→ **WHAT NEEDS TO BE DONE**
Pull every line holding the word "lines" out of the data and copy it.

□ □ □ □ □ □ □

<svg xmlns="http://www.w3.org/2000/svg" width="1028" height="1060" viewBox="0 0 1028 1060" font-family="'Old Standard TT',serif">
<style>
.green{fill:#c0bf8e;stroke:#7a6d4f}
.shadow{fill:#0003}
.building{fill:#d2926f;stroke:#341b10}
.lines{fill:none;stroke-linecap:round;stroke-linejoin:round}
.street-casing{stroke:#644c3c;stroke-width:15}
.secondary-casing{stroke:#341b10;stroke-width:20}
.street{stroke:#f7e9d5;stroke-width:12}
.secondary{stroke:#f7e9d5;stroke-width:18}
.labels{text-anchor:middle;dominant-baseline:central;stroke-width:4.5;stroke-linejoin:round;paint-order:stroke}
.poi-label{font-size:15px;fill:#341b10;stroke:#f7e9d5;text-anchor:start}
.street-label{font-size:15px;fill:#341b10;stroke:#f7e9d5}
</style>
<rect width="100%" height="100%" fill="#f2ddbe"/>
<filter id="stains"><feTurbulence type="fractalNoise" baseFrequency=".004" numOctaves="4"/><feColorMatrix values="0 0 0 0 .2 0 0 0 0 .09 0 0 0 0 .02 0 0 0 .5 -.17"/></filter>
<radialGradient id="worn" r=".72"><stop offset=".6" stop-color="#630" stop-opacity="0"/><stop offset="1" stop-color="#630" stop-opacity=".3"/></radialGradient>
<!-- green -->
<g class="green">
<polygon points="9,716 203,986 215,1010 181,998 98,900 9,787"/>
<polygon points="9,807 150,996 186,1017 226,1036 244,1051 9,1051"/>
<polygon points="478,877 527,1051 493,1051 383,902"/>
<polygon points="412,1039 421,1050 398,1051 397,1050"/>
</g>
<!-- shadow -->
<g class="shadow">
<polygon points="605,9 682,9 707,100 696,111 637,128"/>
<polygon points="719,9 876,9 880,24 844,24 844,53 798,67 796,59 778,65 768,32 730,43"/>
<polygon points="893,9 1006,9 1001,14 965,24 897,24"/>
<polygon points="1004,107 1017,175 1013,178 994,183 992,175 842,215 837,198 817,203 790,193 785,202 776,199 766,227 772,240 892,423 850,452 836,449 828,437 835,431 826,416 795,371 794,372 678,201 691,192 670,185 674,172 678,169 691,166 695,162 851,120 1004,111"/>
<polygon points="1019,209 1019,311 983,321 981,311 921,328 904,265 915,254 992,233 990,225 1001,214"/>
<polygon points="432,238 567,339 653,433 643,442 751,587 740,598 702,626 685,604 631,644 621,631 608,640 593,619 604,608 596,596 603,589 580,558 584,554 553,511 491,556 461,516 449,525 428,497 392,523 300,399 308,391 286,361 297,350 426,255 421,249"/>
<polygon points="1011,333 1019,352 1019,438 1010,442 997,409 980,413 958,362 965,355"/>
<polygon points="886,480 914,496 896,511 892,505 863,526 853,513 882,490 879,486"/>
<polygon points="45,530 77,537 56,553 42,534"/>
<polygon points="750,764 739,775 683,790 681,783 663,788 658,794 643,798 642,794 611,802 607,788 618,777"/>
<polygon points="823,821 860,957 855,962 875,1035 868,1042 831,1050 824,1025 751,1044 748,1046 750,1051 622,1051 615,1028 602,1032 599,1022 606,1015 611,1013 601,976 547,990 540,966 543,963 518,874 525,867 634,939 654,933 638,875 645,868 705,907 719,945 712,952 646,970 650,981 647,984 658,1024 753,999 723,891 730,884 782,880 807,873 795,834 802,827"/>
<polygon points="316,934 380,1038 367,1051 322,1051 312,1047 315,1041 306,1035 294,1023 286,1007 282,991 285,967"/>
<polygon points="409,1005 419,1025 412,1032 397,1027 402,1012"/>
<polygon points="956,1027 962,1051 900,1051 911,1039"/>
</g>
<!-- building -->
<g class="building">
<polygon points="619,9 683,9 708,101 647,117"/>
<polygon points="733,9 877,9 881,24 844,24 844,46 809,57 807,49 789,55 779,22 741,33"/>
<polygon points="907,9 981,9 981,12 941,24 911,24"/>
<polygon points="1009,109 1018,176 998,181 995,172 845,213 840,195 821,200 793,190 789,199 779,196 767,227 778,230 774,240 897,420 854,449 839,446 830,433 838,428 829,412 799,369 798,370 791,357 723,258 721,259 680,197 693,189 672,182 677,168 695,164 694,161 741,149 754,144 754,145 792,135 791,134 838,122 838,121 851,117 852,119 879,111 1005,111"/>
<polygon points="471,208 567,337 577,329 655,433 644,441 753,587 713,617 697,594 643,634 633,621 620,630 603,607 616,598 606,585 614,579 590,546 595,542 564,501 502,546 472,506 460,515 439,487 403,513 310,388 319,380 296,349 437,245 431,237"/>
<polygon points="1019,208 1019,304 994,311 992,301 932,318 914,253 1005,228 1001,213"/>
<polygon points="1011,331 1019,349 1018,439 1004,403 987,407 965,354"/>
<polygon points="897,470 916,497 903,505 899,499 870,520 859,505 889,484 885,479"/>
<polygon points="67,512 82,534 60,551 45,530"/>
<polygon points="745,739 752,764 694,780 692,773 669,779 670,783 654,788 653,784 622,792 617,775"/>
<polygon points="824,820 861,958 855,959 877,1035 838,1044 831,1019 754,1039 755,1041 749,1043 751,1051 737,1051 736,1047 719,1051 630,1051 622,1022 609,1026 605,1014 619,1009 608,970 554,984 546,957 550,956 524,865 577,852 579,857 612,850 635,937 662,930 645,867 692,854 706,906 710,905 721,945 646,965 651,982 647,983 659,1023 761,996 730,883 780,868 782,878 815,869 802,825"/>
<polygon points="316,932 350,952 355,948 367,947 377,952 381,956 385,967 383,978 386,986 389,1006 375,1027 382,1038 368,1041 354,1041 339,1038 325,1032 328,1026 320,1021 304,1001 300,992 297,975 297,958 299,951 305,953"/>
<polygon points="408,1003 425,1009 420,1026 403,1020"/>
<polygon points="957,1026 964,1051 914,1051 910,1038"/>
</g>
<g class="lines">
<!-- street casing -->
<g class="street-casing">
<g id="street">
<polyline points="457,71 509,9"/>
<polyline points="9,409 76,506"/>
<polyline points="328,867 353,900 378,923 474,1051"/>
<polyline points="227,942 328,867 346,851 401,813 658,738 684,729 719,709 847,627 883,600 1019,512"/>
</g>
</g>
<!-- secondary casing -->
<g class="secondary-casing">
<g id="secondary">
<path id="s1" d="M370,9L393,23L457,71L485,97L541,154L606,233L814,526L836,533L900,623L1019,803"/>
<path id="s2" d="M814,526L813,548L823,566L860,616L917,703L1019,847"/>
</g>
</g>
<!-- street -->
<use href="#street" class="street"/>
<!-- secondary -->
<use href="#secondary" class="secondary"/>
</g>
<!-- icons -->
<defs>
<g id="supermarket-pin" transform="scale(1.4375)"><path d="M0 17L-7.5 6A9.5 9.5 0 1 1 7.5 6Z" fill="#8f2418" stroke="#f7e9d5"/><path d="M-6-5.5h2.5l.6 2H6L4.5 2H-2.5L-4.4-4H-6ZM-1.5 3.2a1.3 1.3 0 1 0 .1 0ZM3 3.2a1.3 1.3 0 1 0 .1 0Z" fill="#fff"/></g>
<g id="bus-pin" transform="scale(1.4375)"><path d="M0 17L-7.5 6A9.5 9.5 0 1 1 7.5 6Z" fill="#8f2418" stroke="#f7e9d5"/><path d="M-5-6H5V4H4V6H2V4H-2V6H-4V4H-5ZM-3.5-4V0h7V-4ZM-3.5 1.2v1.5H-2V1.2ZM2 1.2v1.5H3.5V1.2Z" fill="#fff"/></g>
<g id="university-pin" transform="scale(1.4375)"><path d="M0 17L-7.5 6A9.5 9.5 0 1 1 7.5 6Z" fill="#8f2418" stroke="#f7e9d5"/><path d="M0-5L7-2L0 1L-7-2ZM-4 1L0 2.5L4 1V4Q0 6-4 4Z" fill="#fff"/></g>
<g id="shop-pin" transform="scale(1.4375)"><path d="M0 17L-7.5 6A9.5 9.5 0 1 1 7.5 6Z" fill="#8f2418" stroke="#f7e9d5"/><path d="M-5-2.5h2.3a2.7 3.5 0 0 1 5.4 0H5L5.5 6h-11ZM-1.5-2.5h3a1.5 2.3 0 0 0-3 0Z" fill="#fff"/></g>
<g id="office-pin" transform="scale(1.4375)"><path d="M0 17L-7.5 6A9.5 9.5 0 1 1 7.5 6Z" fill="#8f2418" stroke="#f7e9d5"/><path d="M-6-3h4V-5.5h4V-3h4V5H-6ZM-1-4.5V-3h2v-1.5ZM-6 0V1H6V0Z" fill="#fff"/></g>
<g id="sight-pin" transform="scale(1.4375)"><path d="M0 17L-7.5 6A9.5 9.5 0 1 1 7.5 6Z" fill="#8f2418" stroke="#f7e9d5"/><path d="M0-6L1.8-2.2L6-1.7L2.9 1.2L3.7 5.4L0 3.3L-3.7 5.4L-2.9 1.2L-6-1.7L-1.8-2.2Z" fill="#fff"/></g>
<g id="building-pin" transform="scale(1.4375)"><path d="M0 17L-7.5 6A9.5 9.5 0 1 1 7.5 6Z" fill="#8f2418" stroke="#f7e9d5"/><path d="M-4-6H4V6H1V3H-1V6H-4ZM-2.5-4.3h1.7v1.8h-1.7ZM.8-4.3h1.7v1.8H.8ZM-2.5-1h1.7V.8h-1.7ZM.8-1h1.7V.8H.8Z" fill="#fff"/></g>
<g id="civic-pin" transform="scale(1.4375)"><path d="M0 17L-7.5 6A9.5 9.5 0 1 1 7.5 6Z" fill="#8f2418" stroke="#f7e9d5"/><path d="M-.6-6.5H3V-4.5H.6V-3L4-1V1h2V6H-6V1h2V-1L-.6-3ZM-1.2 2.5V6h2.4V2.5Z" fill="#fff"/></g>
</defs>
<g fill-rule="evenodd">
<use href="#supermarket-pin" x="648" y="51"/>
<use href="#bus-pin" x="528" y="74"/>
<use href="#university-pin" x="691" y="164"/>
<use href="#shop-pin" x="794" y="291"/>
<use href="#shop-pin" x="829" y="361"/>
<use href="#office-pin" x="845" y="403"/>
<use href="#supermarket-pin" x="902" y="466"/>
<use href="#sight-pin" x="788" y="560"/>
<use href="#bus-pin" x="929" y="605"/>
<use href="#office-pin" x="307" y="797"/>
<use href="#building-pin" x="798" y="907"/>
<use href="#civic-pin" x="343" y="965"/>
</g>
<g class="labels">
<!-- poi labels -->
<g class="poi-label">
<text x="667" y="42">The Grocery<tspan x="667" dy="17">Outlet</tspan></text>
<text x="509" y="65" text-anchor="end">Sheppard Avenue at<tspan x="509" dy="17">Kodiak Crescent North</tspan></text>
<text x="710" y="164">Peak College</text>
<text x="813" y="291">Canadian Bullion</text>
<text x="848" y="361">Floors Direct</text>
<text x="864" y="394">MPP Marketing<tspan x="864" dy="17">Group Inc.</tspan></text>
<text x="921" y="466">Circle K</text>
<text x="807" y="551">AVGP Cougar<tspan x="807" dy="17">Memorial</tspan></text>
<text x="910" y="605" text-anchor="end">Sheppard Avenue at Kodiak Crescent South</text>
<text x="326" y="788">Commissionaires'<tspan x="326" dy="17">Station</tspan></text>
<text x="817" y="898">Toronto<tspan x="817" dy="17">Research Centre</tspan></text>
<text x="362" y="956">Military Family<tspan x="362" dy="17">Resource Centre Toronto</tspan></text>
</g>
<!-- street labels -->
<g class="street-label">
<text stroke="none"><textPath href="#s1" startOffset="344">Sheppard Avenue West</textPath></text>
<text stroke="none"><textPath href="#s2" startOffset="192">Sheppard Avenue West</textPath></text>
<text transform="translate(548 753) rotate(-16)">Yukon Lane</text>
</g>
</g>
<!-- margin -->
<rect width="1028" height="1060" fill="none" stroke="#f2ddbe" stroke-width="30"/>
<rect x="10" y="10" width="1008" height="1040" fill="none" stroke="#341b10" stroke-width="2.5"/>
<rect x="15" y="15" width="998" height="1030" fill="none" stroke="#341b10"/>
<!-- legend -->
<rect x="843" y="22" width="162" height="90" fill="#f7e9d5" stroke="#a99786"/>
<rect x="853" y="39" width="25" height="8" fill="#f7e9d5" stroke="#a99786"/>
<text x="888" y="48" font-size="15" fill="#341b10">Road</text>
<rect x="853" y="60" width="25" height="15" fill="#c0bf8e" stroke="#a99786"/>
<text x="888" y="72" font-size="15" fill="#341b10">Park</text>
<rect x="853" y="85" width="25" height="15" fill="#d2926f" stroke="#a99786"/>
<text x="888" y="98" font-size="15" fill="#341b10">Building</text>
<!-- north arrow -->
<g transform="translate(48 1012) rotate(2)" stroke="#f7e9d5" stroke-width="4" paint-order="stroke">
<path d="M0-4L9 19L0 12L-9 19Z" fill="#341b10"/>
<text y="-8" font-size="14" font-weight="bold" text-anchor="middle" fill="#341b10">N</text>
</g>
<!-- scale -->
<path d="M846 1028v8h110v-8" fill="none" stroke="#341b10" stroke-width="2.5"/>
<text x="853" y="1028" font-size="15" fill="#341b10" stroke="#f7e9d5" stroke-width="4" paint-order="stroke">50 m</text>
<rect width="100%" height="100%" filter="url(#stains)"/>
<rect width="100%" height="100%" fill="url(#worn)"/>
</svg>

□ □ □ □ □ □ □

→ **SOLUTION FOR THIS EXERCISE**
.lines{fill:none;stroke-linecap:round;stroke-linejoin:round}
<g class="lines">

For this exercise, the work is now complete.